Unaudited Pro Forma Information

The following unaudited supplemental pro forma results of operations include the results of the four acquisitions during three and nine months ended June 30, 2016, described above as if each had been consolidated as of October 1, 2014, and have been provided for illustrative purposes only and do not purport to be indicative of the actual results that would have been achieved by the combined companies for the periods presented or that may be achieved by the combined companies in the future. Future results may vary significantly from the results reflected in the following pro forma financial information because of future events and transactions, finalization of the valuations of deferred taxes, fixed assets, and certain intangible assets, as well as other factors, many of which are beyond IES’s control. Cost savings and other synergy benefits resulting from the business combination have not been included in pro forma results.

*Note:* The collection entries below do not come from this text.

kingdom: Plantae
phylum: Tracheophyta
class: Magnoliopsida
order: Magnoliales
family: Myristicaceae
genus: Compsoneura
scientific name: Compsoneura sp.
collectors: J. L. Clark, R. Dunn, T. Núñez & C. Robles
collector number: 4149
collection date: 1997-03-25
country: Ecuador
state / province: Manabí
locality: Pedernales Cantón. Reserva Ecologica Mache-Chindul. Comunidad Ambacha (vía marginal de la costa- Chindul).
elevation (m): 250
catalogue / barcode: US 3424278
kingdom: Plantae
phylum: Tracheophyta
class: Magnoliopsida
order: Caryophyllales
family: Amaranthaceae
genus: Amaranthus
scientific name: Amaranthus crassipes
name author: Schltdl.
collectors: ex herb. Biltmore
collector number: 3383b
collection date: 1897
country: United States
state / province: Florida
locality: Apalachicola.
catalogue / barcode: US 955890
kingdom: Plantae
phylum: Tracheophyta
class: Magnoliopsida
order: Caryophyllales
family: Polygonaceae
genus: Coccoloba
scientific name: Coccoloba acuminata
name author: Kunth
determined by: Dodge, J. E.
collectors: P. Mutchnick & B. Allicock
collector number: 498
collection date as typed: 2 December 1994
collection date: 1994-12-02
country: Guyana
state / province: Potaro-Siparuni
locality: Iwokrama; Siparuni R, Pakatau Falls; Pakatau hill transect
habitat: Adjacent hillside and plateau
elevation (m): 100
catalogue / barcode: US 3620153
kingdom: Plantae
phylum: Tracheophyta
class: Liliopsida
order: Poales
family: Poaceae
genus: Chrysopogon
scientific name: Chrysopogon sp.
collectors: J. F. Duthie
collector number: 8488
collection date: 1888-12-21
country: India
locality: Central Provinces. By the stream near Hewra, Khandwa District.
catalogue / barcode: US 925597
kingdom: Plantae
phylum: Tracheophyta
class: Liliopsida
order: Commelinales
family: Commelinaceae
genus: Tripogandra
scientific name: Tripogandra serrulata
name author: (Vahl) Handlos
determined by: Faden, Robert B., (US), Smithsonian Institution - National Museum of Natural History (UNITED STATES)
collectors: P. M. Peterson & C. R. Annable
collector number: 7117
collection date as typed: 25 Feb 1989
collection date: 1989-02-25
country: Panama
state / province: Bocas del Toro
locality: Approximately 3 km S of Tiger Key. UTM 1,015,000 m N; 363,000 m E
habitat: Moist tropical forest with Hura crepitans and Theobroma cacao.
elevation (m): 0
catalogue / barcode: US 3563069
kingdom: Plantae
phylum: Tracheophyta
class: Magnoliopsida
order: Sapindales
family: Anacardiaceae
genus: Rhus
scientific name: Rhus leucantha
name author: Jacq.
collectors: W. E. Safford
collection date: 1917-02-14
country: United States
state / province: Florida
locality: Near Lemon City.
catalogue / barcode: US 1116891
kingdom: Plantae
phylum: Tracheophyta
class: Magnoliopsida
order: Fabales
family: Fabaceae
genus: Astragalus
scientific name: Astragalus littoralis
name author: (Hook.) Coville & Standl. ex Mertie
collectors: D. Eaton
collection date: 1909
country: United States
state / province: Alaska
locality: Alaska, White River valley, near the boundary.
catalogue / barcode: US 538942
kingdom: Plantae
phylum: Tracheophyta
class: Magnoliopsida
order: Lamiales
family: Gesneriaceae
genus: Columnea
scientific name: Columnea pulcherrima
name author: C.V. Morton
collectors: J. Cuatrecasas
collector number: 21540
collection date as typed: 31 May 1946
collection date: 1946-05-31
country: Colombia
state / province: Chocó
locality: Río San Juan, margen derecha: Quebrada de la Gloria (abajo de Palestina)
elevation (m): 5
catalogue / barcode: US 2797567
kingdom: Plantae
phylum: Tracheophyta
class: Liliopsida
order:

The unaudited pro forma financial information reflects certain adjustments related to the acquisition, such as the recording of depreciation expense in connection with fair value adjustments to property and equipment, amortization expense in connection with recording acquired identifiable intangible assets at fair value, and interest expense calculated on the $20,000 drawn on the Company’s available line of credit at a rate of 2.5%. The unaudited pro forma financial information also includes the effect of certain non-recurring items as of October 1, 2014 such as the $5,002 of tax benefits and acquisition related costs of $681 incurred during the three and nine months ended June 30, 2016, which are shown as if they had been incurred on October 1, 2014.

The supplemental pro forma results of operations for the three and nine months ended June 30, 2016 and 2015, as if the acquisitions had been completed on October 1, 2014, are as follows:

Unaudited
Three Months EndedThree Months Ended
June 30, 2016June 30, 2015
Revenues$183,162$161,283
Net Income$6,972$6,079

Unaudited
Nine Months EndedNine Months Ended
June 30, 2016June 30, 2015
Revenues$515,608$458,446
Net Income$15,828$16,288

Southern Rewinding

On May 21, 2015, our wholly-owned subsidiary Magnetech Industrial Services, Inc. (“Magnetech”) acquired all of the common stock and certain related real estate of Southern Industrial Sales and Services, Inc. (“Southern Rewinding”), a Columbus, Georgia-based motor repair and related field services company, for total consideration of $3,937.  Of that amount, $3,137 was paid at closing, with additional consideration of $800 scheduled to be paid through the period ending November 2016. Of that additional amount, $400 was paid during the nine months ended June 30, 2016. Payment of the remaining $400 is subject to Magnetech’s right to hold back certain amounts in respect of seller obligations.  After closing, we provided the newly-acquired entity with $1,065 of working capital.  Southern Rewinding is included in our Infrastructure Solutions segment.

The Company accounted for the transaction under the acquisition method of accounting, which requires recording assets and liabilities at fair value (Level 3). The valuation of the assets acquired and liabilities assumed as of May 21, 2015 is as follows:

Current assets$1,225
Property and equipment911
Intangible assets (primarily customer relationships)1,700
Non-tax-deductible goodwill1,532
Current liabilities(1,431)
Net assets acquired$3,937

Pro forma revenues and results of operations for the acquisition have not been presented because the effects were not material to the consolidated financial statements.

Divestitures

In February 2016, our Board of Directors approved a plan for the sale of substantially all of the operating assets of HK Engine Components, LLC (“HK”), a wholly-owned subsidiary operating in the Infrastructure Solutions segment.  In connection with the sale, we allocated $577 of goodwill to the disposal group.  In conjunction with the write down of these assets to their net realizable value of $2,200, we then recognized a loss of $828, recorded within “Loss on sale of assets” within our Condensed Consolidated Statement of Comprehensive Income for the nine months ended June 30, 2016. The sale of these assets to a third party was completed on April 15, 2016.